# sauces, James peterson



## chouxbacca (Aug 10, 2001)

well, the book is called sauces, classical anbd contemporary. It is the best book I have ever seen on this particular subject. the guy goes far into the depth of sauce making and definition, not to mention the recipes, and it is quite a good read as far as keeping you interested goes, I highly reccomend this to anyone willing to look at it. Your public library should have it(and youd personal library should too), if your city is big enough...they did, after all, in peterborough.


----------



## chiffonade (Nov 29, 2001)

James Peterson is a former dean at Peter Kump's (where I went to culinary school). His book _Sauces_ is really an in-depth lesson into sauce making and not just a one dimensional list of recipes.

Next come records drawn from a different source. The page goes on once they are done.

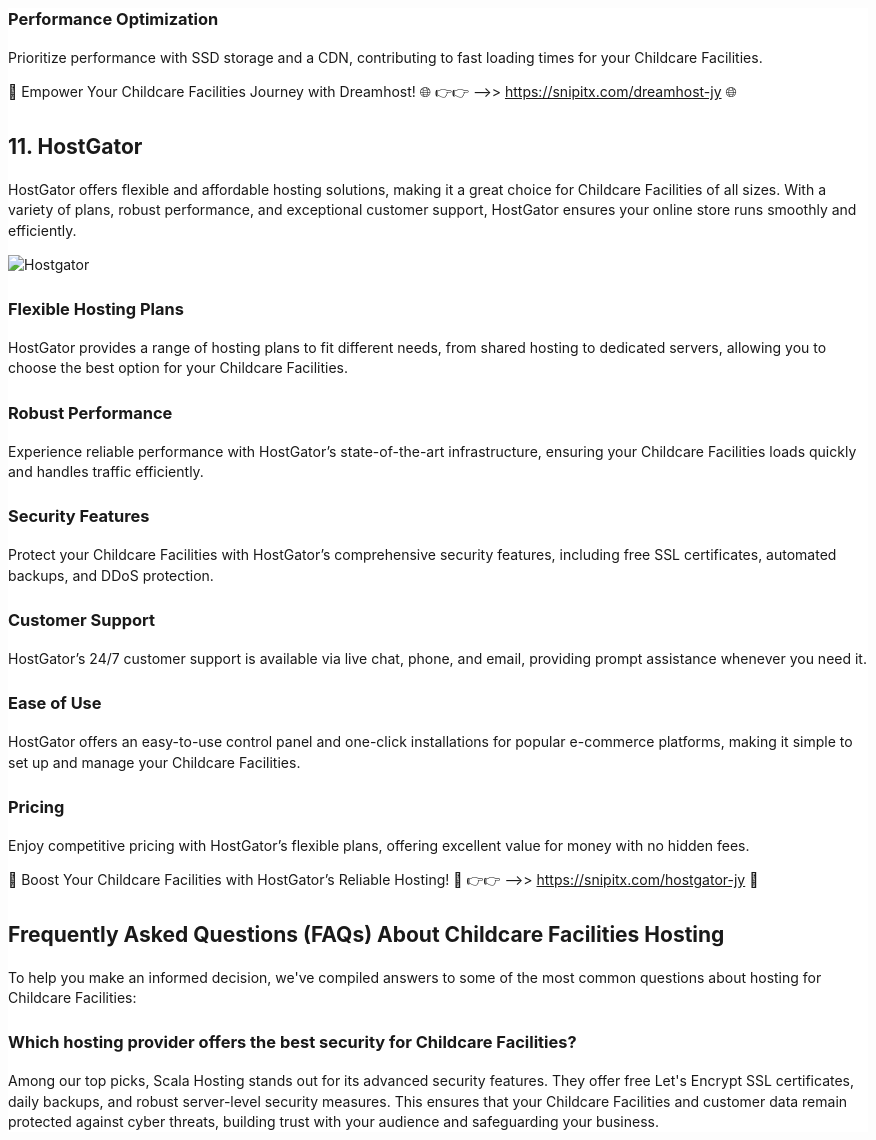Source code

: ### Performance Optimization
Prioritize performance with SSD storage and a CDN, contributing to fast loading times for your Childcare Facilities.

🚀 Empower Your Childcare Facilities Journey with Dreamhost! 🌐
👉👉 -->> https://snipitx.com/dreamhost-jy 🌐

## 11. HostGator

HostGator offers flexible and affordable hosting solutions, making it a great choice for Childcare Facilities of all sizes. With a variety of plans, robust performance, and exceptional customer support, HostGator ensures your online store runs smoothly and efficiently.

![Hostgator](https://i.imgur.com/SNC0dSu.jpeg "Hostgator Hosting")

### Flexible Hosting Plans
HostGator provides a range of hosting plans to fit different needs, from shared hosting to dedicated servers, allowing you to choose the best option for your Childcare Facilities.

### Robust Performance
Experience reliable performance with HostGator’s state-of-the-art infrastructure, ensuring your Childcare Facilities loads quickly and handles traffic efficiently.

### Security Features
Protect your Childcare Facilities with HostGator’s comprehensive security features, including free SSL certificates, automated backups, and DDoS protection.

### Customer Support
HostGator’s 24/7 customer support is available via live chat, phone, and email, providing prompt assistance whenever you need it.

### Ease of Use
HostGator offers an easy-to-use control panel and one-click installations for popular e-commerce platforms, making it simple to set up and manage your Childcare Facilities.

### Pricing
Enjoy competitive pricing with HostGator’s flexible plans, offering excellent value for money with no hidden fees.

🌟 Boost Your Childcare Facilities with HostGator’s Reliable Hosting! 🚀
👉👉 -->> https://snipitx.com/hostgator-jy 🚀

## Frequently Asked Questions (FAQs) About Childcare Facilities Hosting

To help you make an informed decision, we've compiled answers to some of the most common questions about hosting for Childcare Facilities:

### Which hosting provider offers the best security for Childcare Facilities? 
Among our top picks, Scala Hosting stands out for its advanced security features. They offer free Let's Encrypt SSL certificates, daily backups, and robust server-level security measures. This ensures that your Childcare Facilities and customer data remain protected against cyber threats, building trust with your audience and safeguarding your business.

While I enjoyed his detailed excursion into _Sauces,_ his book, _Soups_ didn't ring any bells for me. Soup is primarily supposed to be simple and comforting. If one were to put the amount of work into soup as he does, you would expect more in the end than a bowl of liquid. No doubt the recipes _taste_ fantastic, but you have to decide whether you want to perform that many steps to arrive at soup.


----------



## suzanne (May 26, 2001)

I've got 3 of his books: the aforementioned _Sauces_, and also _Vegetables_ and _Fish and Shellfish_. Given their size and his reputation, I expected them to be really, I mean *REALLY* comprehensive. But more than half the time I've looked something up, it wasn't there (or at least I couldn't find it in the index). For example, when I was researching the question somebody here had about Thomas Keller's resting sauce (Beurre manie? Beurre monte? Beurre fondu? Beurre blanc?), there was no mention of beurre monte. A minor disappointment, but still...

As for _Vegetables_, it's okay, but to me the absolute best is Elizabeth Schneider's newest: _VEGETABLES from Aramanth to Zucchini_. Her books are the best I've found for current reference on ingredients and uses. As soon as I've looked at it more, I'll put up a thread.


----------